## Dataset excerpts
/---

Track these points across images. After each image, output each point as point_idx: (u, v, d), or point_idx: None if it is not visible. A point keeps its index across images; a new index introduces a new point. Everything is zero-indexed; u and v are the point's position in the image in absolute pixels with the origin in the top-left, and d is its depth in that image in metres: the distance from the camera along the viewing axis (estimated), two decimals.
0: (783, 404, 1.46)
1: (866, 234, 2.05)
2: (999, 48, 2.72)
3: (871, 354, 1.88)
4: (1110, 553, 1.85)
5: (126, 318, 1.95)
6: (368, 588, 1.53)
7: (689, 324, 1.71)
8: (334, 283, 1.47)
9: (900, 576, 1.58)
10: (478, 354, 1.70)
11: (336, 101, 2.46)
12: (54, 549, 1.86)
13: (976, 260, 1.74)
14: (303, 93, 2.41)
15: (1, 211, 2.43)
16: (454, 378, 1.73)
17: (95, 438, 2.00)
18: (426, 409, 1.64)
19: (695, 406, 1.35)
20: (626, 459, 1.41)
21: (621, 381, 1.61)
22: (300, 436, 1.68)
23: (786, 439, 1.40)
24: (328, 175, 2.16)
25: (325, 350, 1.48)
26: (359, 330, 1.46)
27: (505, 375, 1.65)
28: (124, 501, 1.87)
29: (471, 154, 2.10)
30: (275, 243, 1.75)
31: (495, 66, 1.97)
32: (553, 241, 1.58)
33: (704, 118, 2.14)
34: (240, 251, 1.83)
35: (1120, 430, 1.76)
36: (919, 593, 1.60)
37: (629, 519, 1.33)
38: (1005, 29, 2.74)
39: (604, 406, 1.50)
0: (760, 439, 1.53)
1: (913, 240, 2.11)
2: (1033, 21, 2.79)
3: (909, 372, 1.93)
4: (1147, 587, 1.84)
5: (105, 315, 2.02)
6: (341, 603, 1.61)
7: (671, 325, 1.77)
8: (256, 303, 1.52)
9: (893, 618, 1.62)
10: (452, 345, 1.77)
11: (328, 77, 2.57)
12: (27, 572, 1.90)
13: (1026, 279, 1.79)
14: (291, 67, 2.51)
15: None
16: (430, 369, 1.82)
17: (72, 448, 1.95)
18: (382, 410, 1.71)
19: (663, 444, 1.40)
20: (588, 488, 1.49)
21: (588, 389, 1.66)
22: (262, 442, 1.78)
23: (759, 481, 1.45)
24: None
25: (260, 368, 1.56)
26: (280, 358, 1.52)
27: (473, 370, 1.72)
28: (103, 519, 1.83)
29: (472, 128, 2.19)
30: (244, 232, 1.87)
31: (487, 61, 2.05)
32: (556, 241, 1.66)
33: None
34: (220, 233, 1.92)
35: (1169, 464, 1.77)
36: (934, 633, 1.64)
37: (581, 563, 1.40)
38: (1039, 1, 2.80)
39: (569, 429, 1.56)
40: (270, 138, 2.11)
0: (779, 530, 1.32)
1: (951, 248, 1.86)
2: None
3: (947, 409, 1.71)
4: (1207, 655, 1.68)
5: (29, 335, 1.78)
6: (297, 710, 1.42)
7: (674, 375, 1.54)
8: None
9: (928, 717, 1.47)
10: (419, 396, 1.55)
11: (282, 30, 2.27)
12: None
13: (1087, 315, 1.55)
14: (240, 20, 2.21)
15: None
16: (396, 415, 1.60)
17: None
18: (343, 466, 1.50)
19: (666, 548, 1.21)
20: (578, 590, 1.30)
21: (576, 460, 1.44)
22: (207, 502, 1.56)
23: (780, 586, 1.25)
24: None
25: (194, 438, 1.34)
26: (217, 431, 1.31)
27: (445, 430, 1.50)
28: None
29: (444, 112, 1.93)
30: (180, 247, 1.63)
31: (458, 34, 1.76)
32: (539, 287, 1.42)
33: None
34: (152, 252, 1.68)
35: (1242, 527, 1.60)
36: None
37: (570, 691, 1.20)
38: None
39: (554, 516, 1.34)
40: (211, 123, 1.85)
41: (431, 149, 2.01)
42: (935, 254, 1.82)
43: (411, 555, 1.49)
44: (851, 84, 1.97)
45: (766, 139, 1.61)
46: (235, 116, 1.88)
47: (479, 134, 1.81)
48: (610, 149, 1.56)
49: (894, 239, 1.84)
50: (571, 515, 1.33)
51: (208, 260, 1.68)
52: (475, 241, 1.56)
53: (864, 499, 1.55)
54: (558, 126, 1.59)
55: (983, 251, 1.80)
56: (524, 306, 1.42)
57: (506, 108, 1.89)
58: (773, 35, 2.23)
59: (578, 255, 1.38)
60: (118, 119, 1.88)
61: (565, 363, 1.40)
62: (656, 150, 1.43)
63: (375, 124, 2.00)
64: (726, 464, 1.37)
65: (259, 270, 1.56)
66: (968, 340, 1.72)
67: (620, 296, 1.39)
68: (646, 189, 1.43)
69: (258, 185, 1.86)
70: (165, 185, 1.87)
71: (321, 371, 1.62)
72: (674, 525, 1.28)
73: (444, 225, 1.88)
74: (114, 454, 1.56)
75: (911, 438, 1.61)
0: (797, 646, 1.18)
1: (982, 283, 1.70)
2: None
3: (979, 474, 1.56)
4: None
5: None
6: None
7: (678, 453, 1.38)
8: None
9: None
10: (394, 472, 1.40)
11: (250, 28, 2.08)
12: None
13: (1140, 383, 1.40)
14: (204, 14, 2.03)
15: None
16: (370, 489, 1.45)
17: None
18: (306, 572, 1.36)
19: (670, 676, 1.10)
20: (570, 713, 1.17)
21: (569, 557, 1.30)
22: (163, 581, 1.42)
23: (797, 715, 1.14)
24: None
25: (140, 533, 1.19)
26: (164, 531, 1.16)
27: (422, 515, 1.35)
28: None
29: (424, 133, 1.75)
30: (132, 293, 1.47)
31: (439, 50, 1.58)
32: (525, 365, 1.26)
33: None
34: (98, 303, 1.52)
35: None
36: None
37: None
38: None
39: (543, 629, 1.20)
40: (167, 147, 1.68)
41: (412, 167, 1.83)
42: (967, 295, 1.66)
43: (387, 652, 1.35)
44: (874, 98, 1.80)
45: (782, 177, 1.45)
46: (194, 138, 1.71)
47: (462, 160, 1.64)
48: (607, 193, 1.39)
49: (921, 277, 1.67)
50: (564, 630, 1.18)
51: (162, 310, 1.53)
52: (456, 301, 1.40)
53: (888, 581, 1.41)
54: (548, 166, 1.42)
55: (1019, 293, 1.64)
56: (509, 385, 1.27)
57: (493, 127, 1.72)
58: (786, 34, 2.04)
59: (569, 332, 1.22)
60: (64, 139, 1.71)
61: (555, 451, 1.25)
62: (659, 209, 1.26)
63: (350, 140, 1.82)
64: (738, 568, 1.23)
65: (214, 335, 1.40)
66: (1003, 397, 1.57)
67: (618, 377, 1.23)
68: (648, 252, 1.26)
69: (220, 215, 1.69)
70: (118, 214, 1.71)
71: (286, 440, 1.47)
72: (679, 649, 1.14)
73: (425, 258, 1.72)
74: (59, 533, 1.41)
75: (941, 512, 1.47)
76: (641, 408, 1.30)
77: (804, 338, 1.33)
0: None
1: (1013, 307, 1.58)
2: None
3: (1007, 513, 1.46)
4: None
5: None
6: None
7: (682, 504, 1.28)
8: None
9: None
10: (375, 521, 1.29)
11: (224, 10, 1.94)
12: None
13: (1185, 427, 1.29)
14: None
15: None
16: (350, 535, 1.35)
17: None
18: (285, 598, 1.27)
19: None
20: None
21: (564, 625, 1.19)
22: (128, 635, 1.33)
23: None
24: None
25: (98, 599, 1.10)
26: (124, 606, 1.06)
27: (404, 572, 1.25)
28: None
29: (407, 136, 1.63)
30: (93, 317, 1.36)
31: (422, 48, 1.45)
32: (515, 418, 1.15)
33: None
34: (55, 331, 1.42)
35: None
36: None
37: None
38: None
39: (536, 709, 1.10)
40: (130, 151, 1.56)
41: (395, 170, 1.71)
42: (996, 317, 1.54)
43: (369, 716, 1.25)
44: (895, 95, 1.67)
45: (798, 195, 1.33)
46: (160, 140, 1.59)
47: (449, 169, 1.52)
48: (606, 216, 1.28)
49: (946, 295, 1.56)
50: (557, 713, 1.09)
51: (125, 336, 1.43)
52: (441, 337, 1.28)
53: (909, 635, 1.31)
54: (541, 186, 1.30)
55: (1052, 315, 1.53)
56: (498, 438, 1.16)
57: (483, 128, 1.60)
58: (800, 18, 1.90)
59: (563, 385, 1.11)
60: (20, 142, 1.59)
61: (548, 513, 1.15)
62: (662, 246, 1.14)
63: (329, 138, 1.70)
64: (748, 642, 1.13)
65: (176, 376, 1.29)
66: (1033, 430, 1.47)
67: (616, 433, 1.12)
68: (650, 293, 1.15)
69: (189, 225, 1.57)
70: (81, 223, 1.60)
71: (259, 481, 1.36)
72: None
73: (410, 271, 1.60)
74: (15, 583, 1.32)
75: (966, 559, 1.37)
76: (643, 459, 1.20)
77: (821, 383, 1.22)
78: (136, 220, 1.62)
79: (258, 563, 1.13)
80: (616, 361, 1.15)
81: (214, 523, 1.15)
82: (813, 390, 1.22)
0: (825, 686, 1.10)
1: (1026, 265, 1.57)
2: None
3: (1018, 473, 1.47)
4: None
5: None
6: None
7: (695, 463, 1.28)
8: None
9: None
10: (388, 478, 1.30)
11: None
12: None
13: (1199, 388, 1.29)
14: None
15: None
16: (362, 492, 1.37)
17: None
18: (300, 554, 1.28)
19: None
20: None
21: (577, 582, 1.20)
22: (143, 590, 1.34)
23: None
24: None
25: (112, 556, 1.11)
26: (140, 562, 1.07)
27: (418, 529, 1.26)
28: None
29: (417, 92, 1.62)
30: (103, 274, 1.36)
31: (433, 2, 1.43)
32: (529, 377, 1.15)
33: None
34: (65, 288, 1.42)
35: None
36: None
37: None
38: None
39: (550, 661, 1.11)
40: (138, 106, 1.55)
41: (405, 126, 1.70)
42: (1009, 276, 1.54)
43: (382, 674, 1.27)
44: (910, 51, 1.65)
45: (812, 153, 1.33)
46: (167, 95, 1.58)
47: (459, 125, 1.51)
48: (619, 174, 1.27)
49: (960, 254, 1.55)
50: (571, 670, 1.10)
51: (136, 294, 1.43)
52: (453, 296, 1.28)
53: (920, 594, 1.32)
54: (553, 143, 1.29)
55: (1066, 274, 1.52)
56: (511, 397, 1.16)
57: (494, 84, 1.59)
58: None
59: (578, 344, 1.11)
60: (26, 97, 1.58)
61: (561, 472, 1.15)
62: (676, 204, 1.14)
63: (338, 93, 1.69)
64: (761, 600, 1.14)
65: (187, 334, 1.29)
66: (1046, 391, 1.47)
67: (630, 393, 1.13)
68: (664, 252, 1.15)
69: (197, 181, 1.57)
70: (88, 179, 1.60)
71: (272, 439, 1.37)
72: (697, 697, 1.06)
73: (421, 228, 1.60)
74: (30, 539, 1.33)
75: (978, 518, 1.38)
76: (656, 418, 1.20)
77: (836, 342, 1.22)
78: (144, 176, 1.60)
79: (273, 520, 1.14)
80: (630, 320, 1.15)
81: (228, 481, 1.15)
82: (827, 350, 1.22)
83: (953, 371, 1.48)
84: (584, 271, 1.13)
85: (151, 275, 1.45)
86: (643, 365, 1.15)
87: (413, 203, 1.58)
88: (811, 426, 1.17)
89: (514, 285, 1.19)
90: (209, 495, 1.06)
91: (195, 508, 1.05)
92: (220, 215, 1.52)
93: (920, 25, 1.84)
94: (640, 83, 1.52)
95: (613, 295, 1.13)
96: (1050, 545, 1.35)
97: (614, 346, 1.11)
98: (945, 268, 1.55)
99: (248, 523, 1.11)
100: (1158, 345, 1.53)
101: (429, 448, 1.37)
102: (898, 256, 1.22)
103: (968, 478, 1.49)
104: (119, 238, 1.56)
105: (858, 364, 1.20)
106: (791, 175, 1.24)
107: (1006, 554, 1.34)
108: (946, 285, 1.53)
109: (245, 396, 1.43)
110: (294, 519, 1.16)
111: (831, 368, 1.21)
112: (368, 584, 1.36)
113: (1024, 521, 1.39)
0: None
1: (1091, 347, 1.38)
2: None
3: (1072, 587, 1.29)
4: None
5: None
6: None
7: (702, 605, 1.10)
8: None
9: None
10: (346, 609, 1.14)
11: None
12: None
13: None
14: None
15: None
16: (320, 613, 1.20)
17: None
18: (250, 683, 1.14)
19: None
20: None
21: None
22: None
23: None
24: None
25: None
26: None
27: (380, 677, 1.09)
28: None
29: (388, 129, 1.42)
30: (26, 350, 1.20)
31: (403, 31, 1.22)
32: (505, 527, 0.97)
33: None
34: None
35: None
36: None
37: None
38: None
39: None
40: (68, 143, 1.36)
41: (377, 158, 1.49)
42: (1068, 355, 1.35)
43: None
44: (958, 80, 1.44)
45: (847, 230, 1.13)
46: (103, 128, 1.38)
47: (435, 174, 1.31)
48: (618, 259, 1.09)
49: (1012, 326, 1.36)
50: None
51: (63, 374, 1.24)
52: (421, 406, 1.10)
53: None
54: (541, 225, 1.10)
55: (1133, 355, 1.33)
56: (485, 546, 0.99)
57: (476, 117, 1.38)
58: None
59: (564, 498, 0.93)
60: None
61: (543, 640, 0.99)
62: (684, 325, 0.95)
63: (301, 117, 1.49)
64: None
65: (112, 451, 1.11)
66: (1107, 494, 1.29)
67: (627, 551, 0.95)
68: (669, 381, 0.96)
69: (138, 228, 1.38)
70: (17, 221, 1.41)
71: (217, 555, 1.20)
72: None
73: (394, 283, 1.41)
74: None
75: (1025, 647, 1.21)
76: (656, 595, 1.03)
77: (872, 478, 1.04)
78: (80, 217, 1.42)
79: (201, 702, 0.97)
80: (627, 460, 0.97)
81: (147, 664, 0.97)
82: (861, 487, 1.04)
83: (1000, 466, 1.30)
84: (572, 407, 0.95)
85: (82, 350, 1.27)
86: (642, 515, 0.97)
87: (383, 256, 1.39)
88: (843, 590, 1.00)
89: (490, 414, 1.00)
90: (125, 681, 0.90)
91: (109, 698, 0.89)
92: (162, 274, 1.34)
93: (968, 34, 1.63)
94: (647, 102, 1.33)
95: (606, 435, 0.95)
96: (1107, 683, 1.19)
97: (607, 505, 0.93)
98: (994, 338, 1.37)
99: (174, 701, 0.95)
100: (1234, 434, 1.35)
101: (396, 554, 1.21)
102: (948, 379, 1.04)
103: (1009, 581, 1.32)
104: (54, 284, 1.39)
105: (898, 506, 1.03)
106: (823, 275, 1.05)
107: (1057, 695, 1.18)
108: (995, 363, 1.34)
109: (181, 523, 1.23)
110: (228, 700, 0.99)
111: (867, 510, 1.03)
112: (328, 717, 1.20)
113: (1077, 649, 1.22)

\---

## What to work on
Nothing past the line containing "6: (368, 588, 1.53)" should be restated; transcribe the material exactly from its first line through that line.

## Task result
Track these points across images. After each image, output each point as point_idx: (u, v, d), or point_idx: None if it is not visible. A point keeps its index across images; a new index introduces a new point. Everything is zero-indexed; u and v are the point's position in the image in absolute pixels with the origin in the top-left, and d is its depth in that image in metres: the distance from the camera along the viewing axis (estimated), two decimals.
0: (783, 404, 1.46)
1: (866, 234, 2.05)
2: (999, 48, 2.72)
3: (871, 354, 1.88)
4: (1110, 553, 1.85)
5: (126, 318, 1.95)
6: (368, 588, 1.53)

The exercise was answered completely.